WHAT IS BEING ASKED: Extract the text from every row below and copy each line unchanged, in its original order.

Saved data entries
● ● ● ● ●
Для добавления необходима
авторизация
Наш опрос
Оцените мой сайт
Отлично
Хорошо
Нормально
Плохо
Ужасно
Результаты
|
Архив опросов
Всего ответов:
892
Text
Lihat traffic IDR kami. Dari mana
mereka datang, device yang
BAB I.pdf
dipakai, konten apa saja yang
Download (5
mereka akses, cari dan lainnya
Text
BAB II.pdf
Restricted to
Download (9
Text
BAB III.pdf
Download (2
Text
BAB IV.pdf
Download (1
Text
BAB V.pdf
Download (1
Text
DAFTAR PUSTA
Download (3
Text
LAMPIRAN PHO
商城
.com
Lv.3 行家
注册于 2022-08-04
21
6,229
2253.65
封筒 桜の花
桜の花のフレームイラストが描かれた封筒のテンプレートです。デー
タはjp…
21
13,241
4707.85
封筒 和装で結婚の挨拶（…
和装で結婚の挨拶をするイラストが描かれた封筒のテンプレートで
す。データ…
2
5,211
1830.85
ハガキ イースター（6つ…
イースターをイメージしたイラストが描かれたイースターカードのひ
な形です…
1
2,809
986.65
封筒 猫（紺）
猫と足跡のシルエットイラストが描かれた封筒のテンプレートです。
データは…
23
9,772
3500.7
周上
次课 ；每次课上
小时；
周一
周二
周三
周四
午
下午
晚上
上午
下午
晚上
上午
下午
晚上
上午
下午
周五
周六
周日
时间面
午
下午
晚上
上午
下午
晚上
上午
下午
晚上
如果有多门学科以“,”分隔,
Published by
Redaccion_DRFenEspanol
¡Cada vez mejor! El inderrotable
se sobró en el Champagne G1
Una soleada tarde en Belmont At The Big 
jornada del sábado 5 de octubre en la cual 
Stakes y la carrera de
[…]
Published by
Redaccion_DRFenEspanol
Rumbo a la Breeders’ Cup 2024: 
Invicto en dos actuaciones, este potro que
● ● ● ● ●
ANSWER SPACE:
Для добавления необходима
авторизация
Наш опрос
Оцените мой сайт
Отлично
Хорошо
Нормально
Плохо
Ужасно
Результаты
|
Архив опросов
Всего ответов:
892
Text
Lihat traffic IDR kami. Dari mana
mereka datang, device yang
BAB I.pdf
dipakai, konten apa saja yang
Download (5
mereka akses, cari dan lainnya
Text
BAB II.pdf
Restricted to
Download (9
Text
BAB III.pdf
Download (2
Text
BAB IV.pdf
Download (1
Text
BAB V.pdf
Download (1
Text
DAFTAR PUSTA
Download (3
Text
LAMPIRAN PHO
商城
.com
Lv.3 行家
注册于 2022-08-04
21
6,229
2253.65
封筒 桜の花
桜の花のフレームイラストが描かれた封筒のテンプレートです。デー
タはjp…
21
13,241
4707.85
封筒 和装で結婚の挨拶（…
和装で結婚の挨拶をするイラストが描かれた封筒のテンプレートで
す。データ…
2
5,211
1830.85
ハガキ イースター（6つ…
イースターをイメージしたイラストが描かれたイースターカードのひ
な形です…
1
2,809
986.65
封筒 猫（紺）
猫と足跡のシルエットイラストが描かれた封筒のテンプレートです。
データは…
23
9,772
3500.7
周上
次课 ；每次课上
小时；
周一
周二
周三
周四
午
下午
晚上
上午
下午
晚上
上午
下午
晚上
上午
下午
周五
周六
周日
时间面
午
下午
晚上
上午
下午
晚上
上午
下午
晚上
如果有多门学科以“,”分隔,
Published by
Redaccion_DRFenEspanol
¡Cada vez mejor! El inderrotable
se sobró en el Champagne G1
Una soleada tarde en Belmont At The Big 
jornada del sábado 5 de octubre en la cual 
Stakes y la carrera de
[…]
Published by
Redaccion_DRFenEspanol
Rumbo a la Breeders’ Cup 2024: 
Invicto en dos actuaciones, este potro que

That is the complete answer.